Report all lines of the data below that hold the word "públicas".
*** Begin section ***
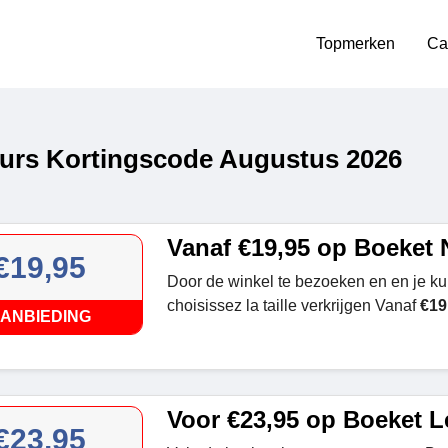
Topmerken
Ca
urs Kortingscode Augustus 2026
Vanaf €19,95 op Boeket 
€19,95
Door de winkel te bezoeken en en je k
choisissez la taille verkrijgen Vanaf
€19
ANBIEDING
Voor €23,95 op Boeket L
€23,95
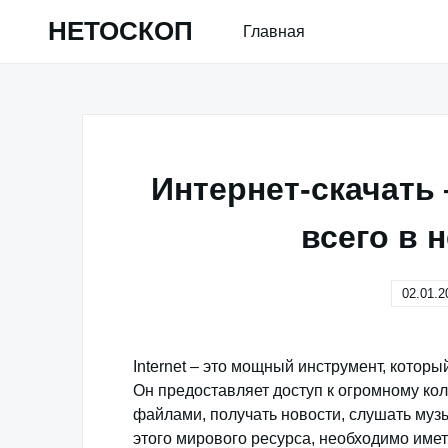
Skip
НЕТОСКОП
Главная
to
content
Интернет-скачать 
всего в 
02.01.2
Internet – это мощный инструмент, котор
Он предоставляет доступ к огромному ко
файлами, получать новости, слушать музы
этого мирового ресурса, необходимо име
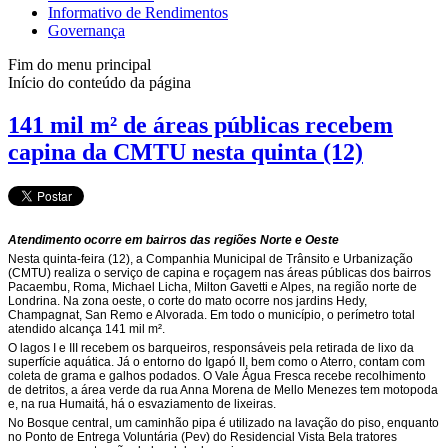
Informativo de Rendimentos
Governança
Fim do menu principal
Início do conteúdo da página
141 mil m² de áreas públicas recebem
capina da CMTU nesta quinta (12)
Atendimento ocorre em bairros das regiões Norte e Oeste
Nesta quinta-feira (12), a Companhia Municipal de Trânsito e Urbanização
(CMTU) realiza o serviço de capina e roçagem nas áreas públicas dos bairros
Pacaembu, Roma, Michael Licha, Milton Gavetti e Alpes, na região norte de
Londrina. Na zona oeste, o corte do mato ocorre nos jardins Hedy,
Champagnat, San Remo e Alvorada. Em todo o município, o perímetro total
atendido alcança 141 mil m².
O lagos I e III recebem os barqueiros, responsáveis pela retirada de lixo da
superfície aquática. Já o entorno do Igapó II, bem como o Aterro, contam com
coleta de grama e galhos podados. O Vale Água Fresca recebe recolhimento
de detritos, a área verde da rua Anna Morena de Mello Menezes tem motopoda
e, na rua Humaitá, há o esvaziamento de lixeiras.
No Bosque central, um caminhão pipa é utilizado na lavação do piso, enquanto
no Ponto de Entrega Voluntária (Pev) do Residencial Vista Bela tratores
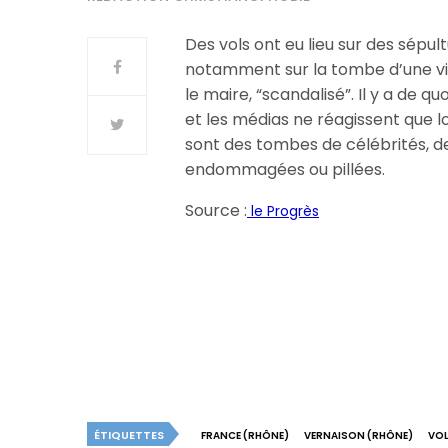
Des vols ont eu lieu sur des sépu
notamment sur la tombe d’une vict
le maire, “scandalisé”. Il y a de q
et les médias ne réagissent que 
sont des tombes de célébrités, de
endommagées ou pillées.
Source :
le Progrès
ÉTIQUETTES
FRANCE (RHÔNE)
VERNAISON (RHÔNE)
VOL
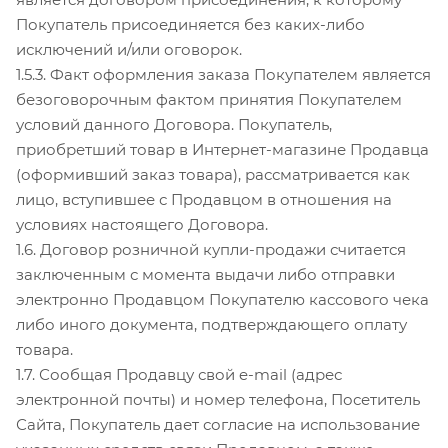
Покупатель присоединяется без каких-либо
исключений и/или оговорок.
1.5.3. Факт оформления заказа Покупателем является
безоговорочным фактом принятия Покупателем
условий данного Договора. Покупатель,
приобретший товар в Интернет-магазине Продавца
(оформивший заказ товара), рассматривается как
лицо, вступившее с Продавцом в отношения на
условиях настоящего Договора.
1.6. Договор розничной купли-продажи считается
заключенным с момента выдачи либо отправки
электронно Продавцом Покупателю кассового чека
либо иного документа, подтверждающего оплату
товара.
1.7. Сообщая Продавцу свой e-mail (адрес
электронной почты) и номер телефона, Посетитель
Сайта, Покупатель дает согласие на использование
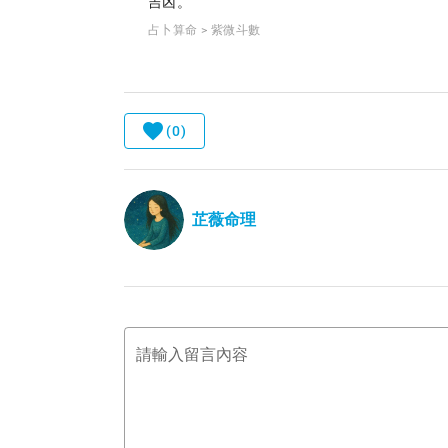
吉凶。
占卜算命 > 紫微斗數
(0)
芷薇命理
請輸入留言內容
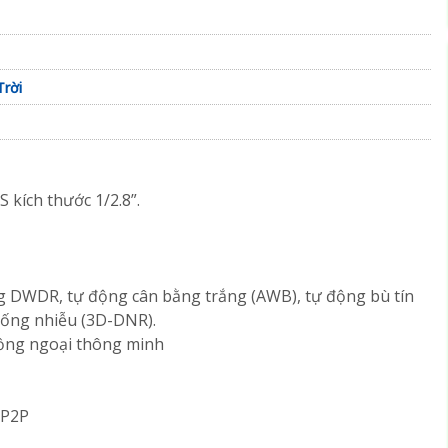
Trời
 kích thước 1/2.8”.
g DWDR, tự động cân bằng trắng (AWB), tự động bù tín
hống nhiễu (3D-DNR).
hồng ngoại thông minh
 P2P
*** End section ***
*Written solution*.
141 mil m² de áreas públicas recebem
(CMTU) realiza o serviço de capina e roçagem nas áreas públicas dos bairros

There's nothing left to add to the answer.